Ultrasound shows baby kidney abnormality?

October 05, 2012 12:00 AM

“I just had an ultrasound and found out that my baby has a kidney abnormality. What does that mean? What are my next steps?”

Kidney abnormalities are found relatively often on ultrasound during pregnancy.  The good news is that most of the time your baby will not have a life or health-threatening condition.  There are some rare serious findings that require immediate referral to a urologist while you are still pregnant, but most of the time what is seen is hydronephrosis (enlargement) of only one kidney.  In that case, your doctor can safely choose to wait until you deliver to involve a urologist.

The next step for most babies is to have two tests done 2-3 days after delivery.  First, an ultrasound is repeated to confirm that there really is a kidney abnormality.  If there is, then usually a second test is done where a tiny, soft catheter is placed through the urethra into the bladder.  A fluid that lights up on X-ray is gently dripped into the bladder while pictures are taken of the bladder and kidneys.  These two tests will usually show what kind of abnormality the kidney might have.

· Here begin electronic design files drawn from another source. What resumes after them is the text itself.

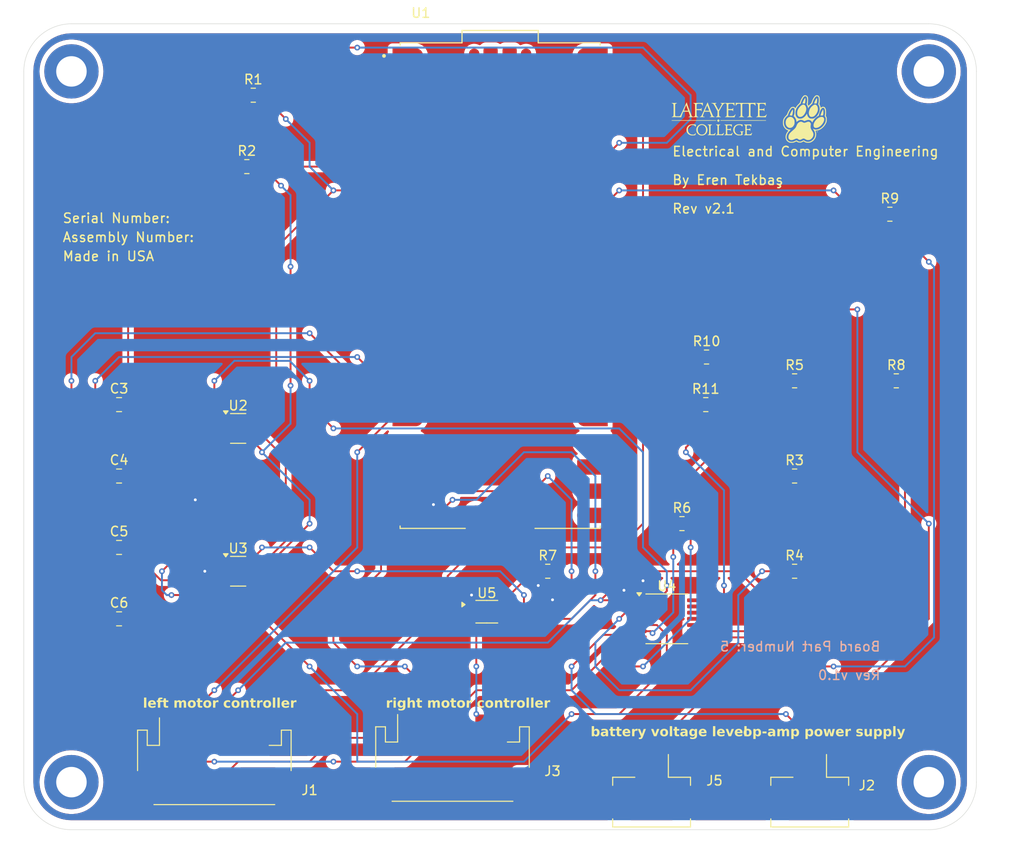
<source format=kicad_pcb>
(kicad_pcb
	(version 20240108)
	(generator "pcbnew")
	(generator_version "8.0")
	(general
		(thickness 1.6)
		(legacy_teardrops no)
	)
	(paper "A4")
	(layers
		(0 "F.Cu" signal)
		(31 "B.Cu" signal)
		(32 "B.Adhes" user "B.Adhesive")
		(33 "F.Adhes" user "F.Adhesive")
		(34 "B.Paste" user)
		(35 "F.Paste" user)
		(36 "B.SilkS" user "B.Silkscreen")
		(37 "F.SilkS" user "F.Silkscreen")
		(38 "B.Mask" user)
		(39 "F.Mask" user)
		(40 "Dwgs.User" user "User.Drawings")
		(41 "Cmts.User" user "User.Comments")
		(42 "Eco1.User" user "User.Eco1")
		(43 "Eco2.User" user "User.Eco2")
		(44 "Edge.Cuts" user)
		(45 "Margin" user)
		(46 "B.CrtYd" user "B.Courtyard")
		(47 "F.CrtYd" user "F.Courtyard")
		(48 "B.Fab" user)
		(49 "F.Fab" user)
		(50 "User.1" user)
		(51 "User.2" user)
		(52 "User.3" user)
		(53 "User.4" user)
		(54 "User.5" user)
		(55 "User.6" user)
		(56 "User.7" user)
		(57 "User.8" user)
		(58 "User.9" user)
	)
	(setup
		(pad_to_mask_clearance 0)
		(allow_soldermask_bridges_in_footprints no)
		(pcbplotparams
			(layerselection 0x00010fc_ffffffff)
			(plot_on_all_layers_selection 0x0000000_00000000)
			(disableapertmacros no)
			(usegerberextensions no)
			(usegerberattributes yes)
			(usegerberadvancedattributes yes)
			(creategerberjobfile yes)
			(dashed_line_dash_ratio 12.000000)
			(dashed_line_gap_ratio 3.000000)
			(svgprecision 4)
			(plotframeref no)
			(viasonmask no)
			(mode 1)
			(useauxorigin no)
			(hpglpennumber 1)
			(hpglpenspeed 20)
			(hpglpendiameter 15.000000)
			(pdf_front_fp_property_popups yes)
			(pdf_back_fp_property_popups yes)
			(dxfpolygonmode yes)
			(dxfimperialunits yes)
			(dxfusepcbnewfont yes)
			(psnegative no)
			(psa4output no)
			(plotreference yes)
			(plotvalue yes)
			(plotfptext yes)
			(plotinvisibletext no)
			(sketchpadsonfab no)
			(subtractmaskfromsilk no)
			(outputformat 1)
			(mirror no)
			(drillshape 1)
			(scaleselection 1)
			(outputdirectory "")
		)
	)
	(net 0 "")
	(net 1 "/3V3_OUT")
	(net 2 "/GND")
	(net 3 "unconnected-(J1-MountPin-PadMP)")
	(net 4 "/DirectionL")
	(net 5 "/Brake")
	(net 6 "/SpeedReadUL")
	(net 7 "/Enable")
	(net 8 "/DirectionR")
	(net 9 "/SpeedReadUR")
	(net 10 "unconnected-(J3-MountPin-PadMP)")
	(net 11 "/I2C SDA")
	(net 12 "/I2C SCL")
	(net 13 "Net-(U4A--)")
	(net 14 "/SpeedLeft")
	(net 15 "Net-(U4B--)")
	(net 16 "/SpeedRight")
	(net 17 "/VOUT1")
	(net 18 "/VOUT2")
	(net 19 "unconnected-(U1-GP9-Pad12)")
	(net 20 "unconnected-(U1-GP19-Pad25)")
	(net 21 "unconnected-(U1-USB_SHIELD-PadA)")
	(net 22 "/SpeedReadRegulatedR")
	(net 23 "unconnected-(U1-GND__2-Pad13)")
	(net 24 "unconnected-(U1-TP2_USB_DM-PadTP2)")
	(net 25 "unconnected-(U1-GP3-Pad5)")
	(net 26 "unconnected-(U1-ADC_VREF-Pad35)")
	(net 27 "unconnected-(U1-GP6-Pad9)")
	(net 28 "unconnected-(U1-VSYS-Pad39)")
	(net 29 "unconnected-(U1-GND__6-Pad38)")
	(net 30 "unconnected-(U1-GP18-Pad24)")
	(net 31 "unconnected-(U1-SWCLK-PadD1)")
	(net 32 "unconnected-(U1-GP26-Pad31)")
	(net 33 "unconnected-(U1-GND__5-Pad28)")
	(net 34 "/BatteryLevelUnregulated")
	(net 35 "unconnected-(U1-GP7-Pad10)")
	(net 36 "/SpeedReadRegulatedL")
	(net 37 "unconnected-(U1-GND__3-Pad18)")
	(net 38 "unconnected-(U1-TP6_BOOTSEL-PadTP6)")
	(net 39 "unconnected-(U1-TP5_GPIO25{slash}LED-PadTP5)")
	(net 40 "unconnected-(U1-SWDIO-PadD3)")
	(net 41 "unconnected-(U1-~{RUN}-Pad30)")
	(net 42 "unconnected-(U1-TP1_GND-PadTP1)")
	(net 43 "unconnected-(U1-3V3_EN-Pad37)")
	(net 44 "unconnected-(U1-USB_SHIELD__3-PadD)")
	(net 45 "unconnected-(U1-GP1-Pad2)")
	(net 46 "unconnected-(U1-GP2-Pad4)")
	(net 47 "unconnected-(U1-GP22-Pad29)")
	(net 48 "Net-(U5-EN)")
	(net 49 "unconnected-(U1-GP8-Pad11)")
	(net 50 "unconnected-(U1-GP20-Pad26)")
	(net 51 "unconnected-(U1-GP16-Pad21)")
	(net 52 "unconnected-(U1-GND__7-PadD2)")
	(net 53 "unconnected-(U1-GND__1-Pad8)")
	(net 54 "unconnected-(U1-GP17-Pad22)")
	(net 55 "unconnected-(U1-USB_SHIELD__2-PadC)")
	(net 56 "unconnected-(U1-USB_SHIELD__1-PadB)")
	(net 57 "unconnected-(U1-AGND-Pad33)")
	(net 58 "unconnected-(U1-GP0-Pad1)")
	(net 59 "unconnected-(U1-TP3_USB_DP-PadTP3)")
	(net 60 "unconnected-(U1-TP4_GPIO23{slash}SMPS_PS-PadTP4)")
	(net 61 "unconnected-(U1-GP27-Pad32)")
	(net 62 "unconnected-(U1-GP21-Pad27)")
	(net 63 "unconnected-(U1-GND__4-Pad23)")
	(net 64 "/5V_OUT")
	(net 65 "/12V")
	(net 66 "Net-(U4C--)")
	(net 67 "/BatteryLevelRegulated")
	(net 68 "Net-(U4C-+)")
	(footprint "Resistor_SMD:R_0805_2012Metric" (layer "F.Cu") (at 216.5875 90))
	(footprint "Resistor_SMD:R_0805_2012Metric" (layer "F.Cu") (at 235.9125 70))
	(footprint "Resistor_SMD:R_0805_2012Metric" (layer "F.Cu") (at 168.4125 65))
	(footprint "Footprints:LeopardPawFootprint" (layer "F.Cu") (at 227 60))
	(footprint "Connector_JST:JST_PH_S6B-PH-SM4-TB_1x06-1MP_P2.00mm_Horizontal" (layer "F.Cu") (at 165 127.5))
	(footprint "Resistor_SMD:R_0805_2012Metric" (layer "F.Cu") (at 225.9125 107.5))
	(footprint "MountingHole:MountingHole_3.2mm_M3_ISO7380_Pad" (layer "F.Cu") (at 150 129.65))
	(footprint "MountingHole:MountingHole_3.2mm_M3_ISO7380_Pad" (layer "F.Cu") (at 240 129.65))
	(footprint "Resistor_SMD:R_0805_2012Metric" (layer "F.Cu") (at 169.0875 57.5))
	(footprint "Connector_JST:JST_PH_B2B-PH-SM4-TB_1x02-1MP_P2.00mm_Vertical" (layer "F.Cu") (at 210.9 130 180))
	(footprint "Capacitor_SMD:C_0805_2012Metric" (layer "F.Cu") (at 155 112.5))
	(footprint "LOGO" (layer "F.Cu") (at 218 60))
	(footprint "Connector_JST:JST_PH_B2B-PH-SM4-TB_1x02-1MP_P2.00mm_Vertical" (layer "F.Cu") (at 227.5 130 180))
	(footprint "Resistor_SMD:R_0805_2012Metric" (layer "F.Cu") (at 214.0875 102.5))
	(footprint "Capacitor_SMD:C_0805_2012Metric" (layer "F.Cu") (at 155 90))
	(footprint "Resistor_SMD:R_0805_2012Metric" (layer "F.Cu") (at 200 107.5))
	(footprint "Resistor_SMD:R_0805_2012Metric" (layer "F.Cu") (at 236.5875 87.5))
	(footprint "Package_SO:VSSOP-8_2.3x2mm_P0.5mm" (layer "F.Cu") (at 193.6 111.75))
	(footprint "Package_TO_SOT_SMD:SOT-23-6" (layer "F.Cu") (at 167.5 107.5))
	(footprint "MountingHole:MountingHole_3.2mm_M3_ISO7380_Pad" (layer "F.Cu") (at 240 55))
	(footprint "Package_SO:TSSOP-14_4.4x5mm_P0.65mm" (layer "F.Cu") (at 212.5 112.5))
	(footprint "Capacitor_SMD:C_0805_2012Metric" (layer "F.Cu") (at 155 105))
	(footprint "Resistor_SMD:R_0805_2012Metric"
		(layer "F.Cu")
		(uuid "a1ada314-f5a2-4f21-9282-86355d3107b7")
		(at 225.9125 87.5)
		(descr "Resistor SMD 0805 (2012 Metric), square (rectangular) end terminal, IPC_7351 nominal, (Body size source: IPC-SM-782 page 72, https://www.pcb-3d.com/wordpress/wp-content/uploads/ipc-sm-782a_amendment_1_and_2.pdf), generated with kicad-footprint-generator")
		(tags "resistor")
		(property "Reference" 
... [970316 chars truncated]
</source>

The most common diagnosis is something called “reflux,” where urine “runs backward” from the bladder to one or both kidneys, causing them to appear enlarged. The next most common finding is the partial blockage of a kidney.  In either case, your urologist will usually prescribe a small daily dose of an antibiotic to prevent infections and will periodically repeat the same two tests over the coming years.  Either condition will have a good chance of resolving on its own.  Further specialized tests may be needed later, and some conditions may even require surgery.  Even if that happens, though, your baby will likely do very well and live a normal healthy life.

Bradley Anderson, M.D. is board-certified in adult and pediatric urology and is a Fellow of the American College of Surgeons.  He practices at St. Vincent Healthcare and writes a regular column on urologic issues for Pediatrics for Parents.